Saved entries
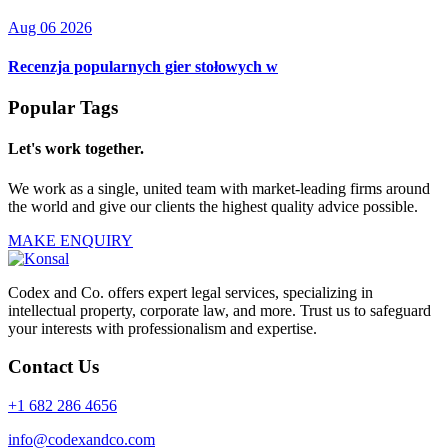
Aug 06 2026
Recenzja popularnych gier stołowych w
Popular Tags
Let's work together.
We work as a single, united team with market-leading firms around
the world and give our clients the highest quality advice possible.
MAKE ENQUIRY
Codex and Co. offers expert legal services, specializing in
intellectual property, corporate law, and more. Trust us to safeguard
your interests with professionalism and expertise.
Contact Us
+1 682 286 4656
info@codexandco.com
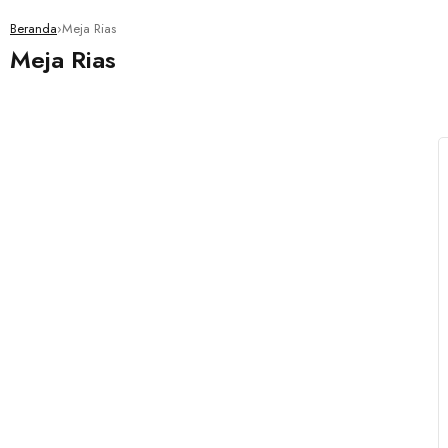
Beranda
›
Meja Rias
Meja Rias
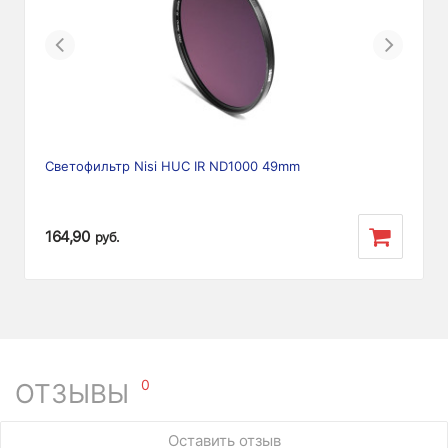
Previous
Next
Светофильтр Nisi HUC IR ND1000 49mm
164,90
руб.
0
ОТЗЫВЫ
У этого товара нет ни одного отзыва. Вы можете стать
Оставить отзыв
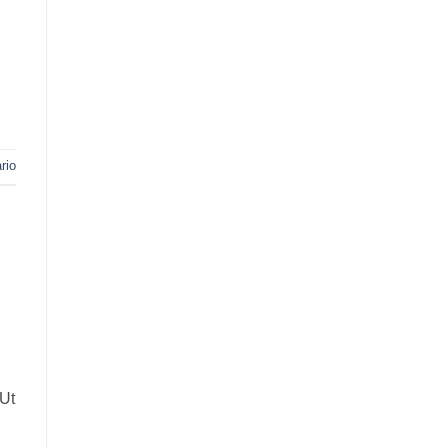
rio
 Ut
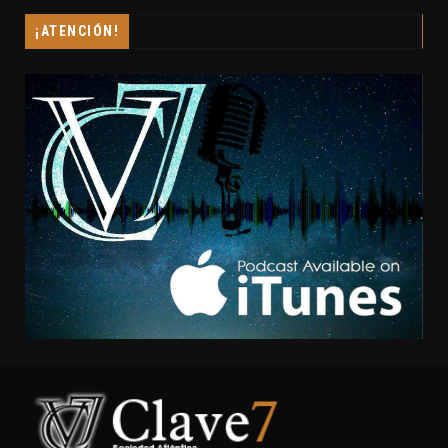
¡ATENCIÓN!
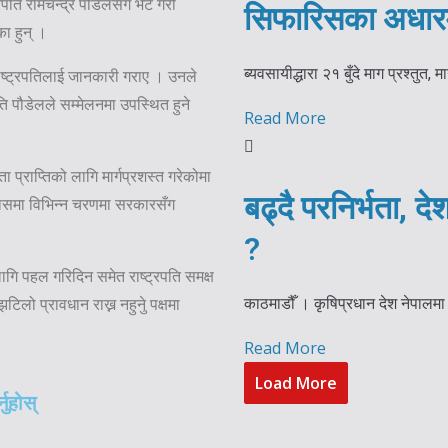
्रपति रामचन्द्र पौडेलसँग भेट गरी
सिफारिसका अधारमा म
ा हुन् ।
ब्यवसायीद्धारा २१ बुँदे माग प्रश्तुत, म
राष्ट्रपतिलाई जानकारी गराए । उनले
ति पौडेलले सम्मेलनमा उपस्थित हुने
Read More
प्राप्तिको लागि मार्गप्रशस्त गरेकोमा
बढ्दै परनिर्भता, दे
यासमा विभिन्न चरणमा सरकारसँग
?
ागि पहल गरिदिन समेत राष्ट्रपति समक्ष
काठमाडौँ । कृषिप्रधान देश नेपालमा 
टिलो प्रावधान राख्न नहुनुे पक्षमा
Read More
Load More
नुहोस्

Assigned task
Filter the saved entries above, copying out each line that contains the word "work".

Reply
Let's work together.
We work as a single, united team with market-leading firms around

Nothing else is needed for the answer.